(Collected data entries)
******

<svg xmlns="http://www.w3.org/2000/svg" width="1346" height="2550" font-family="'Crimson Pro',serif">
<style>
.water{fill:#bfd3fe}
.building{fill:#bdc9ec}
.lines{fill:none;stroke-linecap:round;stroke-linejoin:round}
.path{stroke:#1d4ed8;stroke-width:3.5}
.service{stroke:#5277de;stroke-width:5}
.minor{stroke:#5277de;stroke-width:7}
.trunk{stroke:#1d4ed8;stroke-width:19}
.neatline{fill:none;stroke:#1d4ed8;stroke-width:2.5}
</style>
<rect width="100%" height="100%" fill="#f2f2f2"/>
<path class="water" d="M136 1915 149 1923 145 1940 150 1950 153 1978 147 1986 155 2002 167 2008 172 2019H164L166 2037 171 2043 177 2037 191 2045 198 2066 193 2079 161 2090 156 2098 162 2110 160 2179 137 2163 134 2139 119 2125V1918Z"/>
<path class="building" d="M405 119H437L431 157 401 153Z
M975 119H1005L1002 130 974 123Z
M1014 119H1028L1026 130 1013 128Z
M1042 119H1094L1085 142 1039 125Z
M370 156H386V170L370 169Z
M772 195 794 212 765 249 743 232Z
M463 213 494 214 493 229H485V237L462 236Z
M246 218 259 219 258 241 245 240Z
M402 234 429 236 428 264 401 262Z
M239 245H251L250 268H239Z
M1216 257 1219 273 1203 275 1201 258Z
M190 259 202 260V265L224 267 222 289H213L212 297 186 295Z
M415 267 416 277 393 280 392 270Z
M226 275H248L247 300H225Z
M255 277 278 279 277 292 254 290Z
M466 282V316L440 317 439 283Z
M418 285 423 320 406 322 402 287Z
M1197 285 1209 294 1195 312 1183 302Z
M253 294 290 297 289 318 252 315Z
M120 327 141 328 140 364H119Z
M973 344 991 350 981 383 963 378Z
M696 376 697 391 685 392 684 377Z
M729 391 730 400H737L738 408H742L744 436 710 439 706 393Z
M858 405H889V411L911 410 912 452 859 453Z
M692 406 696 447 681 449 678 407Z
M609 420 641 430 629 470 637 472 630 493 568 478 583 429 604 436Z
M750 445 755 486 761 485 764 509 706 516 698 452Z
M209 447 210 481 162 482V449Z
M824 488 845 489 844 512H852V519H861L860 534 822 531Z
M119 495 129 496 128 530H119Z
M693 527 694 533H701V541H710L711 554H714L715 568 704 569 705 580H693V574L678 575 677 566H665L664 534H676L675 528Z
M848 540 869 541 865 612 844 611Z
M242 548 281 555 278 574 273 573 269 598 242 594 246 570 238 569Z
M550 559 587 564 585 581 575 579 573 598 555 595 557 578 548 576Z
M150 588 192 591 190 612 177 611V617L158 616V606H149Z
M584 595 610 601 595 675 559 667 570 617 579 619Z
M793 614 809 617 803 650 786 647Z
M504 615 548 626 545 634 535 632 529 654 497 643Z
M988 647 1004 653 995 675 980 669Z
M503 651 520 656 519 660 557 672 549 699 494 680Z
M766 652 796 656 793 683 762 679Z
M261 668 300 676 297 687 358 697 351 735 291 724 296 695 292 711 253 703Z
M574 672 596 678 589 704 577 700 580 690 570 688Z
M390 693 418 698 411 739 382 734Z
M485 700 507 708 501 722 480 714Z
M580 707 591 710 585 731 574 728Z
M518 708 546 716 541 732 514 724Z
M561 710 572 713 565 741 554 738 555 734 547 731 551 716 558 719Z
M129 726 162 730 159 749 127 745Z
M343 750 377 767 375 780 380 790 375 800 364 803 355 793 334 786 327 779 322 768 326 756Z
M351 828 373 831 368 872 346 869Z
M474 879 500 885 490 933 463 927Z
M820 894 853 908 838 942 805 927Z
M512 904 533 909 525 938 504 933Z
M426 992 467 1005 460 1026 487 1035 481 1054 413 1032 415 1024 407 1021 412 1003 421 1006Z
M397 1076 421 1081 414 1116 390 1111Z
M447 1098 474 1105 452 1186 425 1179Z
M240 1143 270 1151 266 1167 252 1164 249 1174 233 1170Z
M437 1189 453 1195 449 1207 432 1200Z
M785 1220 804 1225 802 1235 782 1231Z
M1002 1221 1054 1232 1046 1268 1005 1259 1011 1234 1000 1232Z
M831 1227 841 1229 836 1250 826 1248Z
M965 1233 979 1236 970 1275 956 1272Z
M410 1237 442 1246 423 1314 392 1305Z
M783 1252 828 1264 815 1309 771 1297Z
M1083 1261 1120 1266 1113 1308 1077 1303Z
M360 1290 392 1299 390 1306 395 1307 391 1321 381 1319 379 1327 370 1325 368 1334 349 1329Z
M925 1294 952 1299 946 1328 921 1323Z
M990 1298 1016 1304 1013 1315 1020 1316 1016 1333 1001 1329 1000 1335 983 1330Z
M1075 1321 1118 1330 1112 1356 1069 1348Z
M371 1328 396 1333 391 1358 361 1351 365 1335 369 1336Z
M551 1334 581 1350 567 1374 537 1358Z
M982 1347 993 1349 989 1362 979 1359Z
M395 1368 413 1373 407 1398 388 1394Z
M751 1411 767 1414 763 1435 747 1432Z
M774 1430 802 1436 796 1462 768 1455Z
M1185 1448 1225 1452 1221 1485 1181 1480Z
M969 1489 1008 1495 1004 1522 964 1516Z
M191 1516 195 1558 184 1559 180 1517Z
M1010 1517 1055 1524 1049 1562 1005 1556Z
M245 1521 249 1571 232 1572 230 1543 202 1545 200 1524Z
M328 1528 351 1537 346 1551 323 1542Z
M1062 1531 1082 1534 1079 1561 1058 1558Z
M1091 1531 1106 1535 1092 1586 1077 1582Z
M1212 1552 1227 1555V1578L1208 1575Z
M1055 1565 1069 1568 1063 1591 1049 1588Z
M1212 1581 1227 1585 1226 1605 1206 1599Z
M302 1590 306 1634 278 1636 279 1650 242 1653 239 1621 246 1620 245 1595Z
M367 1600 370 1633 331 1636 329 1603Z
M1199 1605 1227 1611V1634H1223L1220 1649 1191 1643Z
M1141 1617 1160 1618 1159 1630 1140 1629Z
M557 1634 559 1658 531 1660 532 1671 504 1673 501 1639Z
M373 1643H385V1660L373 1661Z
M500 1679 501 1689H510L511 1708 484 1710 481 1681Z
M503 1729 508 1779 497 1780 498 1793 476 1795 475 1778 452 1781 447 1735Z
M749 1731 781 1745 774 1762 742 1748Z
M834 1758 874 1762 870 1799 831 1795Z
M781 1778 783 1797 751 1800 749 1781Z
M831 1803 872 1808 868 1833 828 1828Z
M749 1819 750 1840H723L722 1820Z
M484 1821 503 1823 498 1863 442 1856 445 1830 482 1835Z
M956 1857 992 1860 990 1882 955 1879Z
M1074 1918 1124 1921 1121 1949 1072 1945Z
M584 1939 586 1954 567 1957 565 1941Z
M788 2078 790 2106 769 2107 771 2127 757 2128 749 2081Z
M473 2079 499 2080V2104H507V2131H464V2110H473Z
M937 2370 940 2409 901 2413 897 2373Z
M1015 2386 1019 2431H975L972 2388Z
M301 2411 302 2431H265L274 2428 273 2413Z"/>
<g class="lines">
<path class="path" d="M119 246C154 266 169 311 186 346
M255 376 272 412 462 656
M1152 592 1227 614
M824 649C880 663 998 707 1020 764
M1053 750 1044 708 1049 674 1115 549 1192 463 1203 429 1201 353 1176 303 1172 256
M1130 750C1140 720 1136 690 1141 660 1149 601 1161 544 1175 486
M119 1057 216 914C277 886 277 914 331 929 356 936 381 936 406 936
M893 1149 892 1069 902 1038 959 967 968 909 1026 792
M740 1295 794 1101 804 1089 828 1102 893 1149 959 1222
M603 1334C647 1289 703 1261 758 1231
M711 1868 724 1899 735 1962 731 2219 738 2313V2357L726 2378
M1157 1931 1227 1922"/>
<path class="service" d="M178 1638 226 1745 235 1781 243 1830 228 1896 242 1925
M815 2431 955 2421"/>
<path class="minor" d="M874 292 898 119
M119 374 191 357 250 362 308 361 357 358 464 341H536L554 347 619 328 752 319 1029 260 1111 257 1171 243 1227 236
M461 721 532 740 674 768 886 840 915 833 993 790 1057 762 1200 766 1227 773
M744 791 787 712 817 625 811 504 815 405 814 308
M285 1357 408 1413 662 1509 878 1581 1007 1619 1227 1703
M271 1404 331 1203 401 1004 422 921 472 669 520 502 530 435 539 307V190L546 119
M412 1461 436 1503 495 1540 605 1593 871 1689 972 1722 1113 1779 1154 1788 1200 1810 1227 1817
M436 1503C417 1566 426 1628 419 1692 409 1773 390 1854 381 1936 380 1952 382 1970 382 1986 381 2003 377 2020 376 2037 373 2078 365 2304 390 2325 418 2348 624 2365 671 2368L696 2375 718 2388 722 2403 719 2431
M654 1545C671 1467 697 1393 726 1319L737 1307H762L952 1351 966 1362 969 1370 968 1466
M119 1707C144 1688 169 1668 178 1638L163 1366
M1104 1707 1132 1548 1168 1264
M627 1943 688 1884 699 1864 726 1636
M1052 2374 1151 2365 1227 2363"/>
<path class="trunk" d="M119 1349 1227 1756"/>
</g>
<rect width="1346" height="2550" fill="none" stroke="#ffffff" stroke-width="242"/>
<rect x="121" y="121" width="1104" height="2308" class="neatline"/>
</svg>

******

__WORK INSTRUCTION__:
The records are given above. Copy each line in them that holds "lines".

__ANSWER SPACE__:
.lines{fill:none;stroke-linecap:round;stroke-linejoin:round}
<g class="lines">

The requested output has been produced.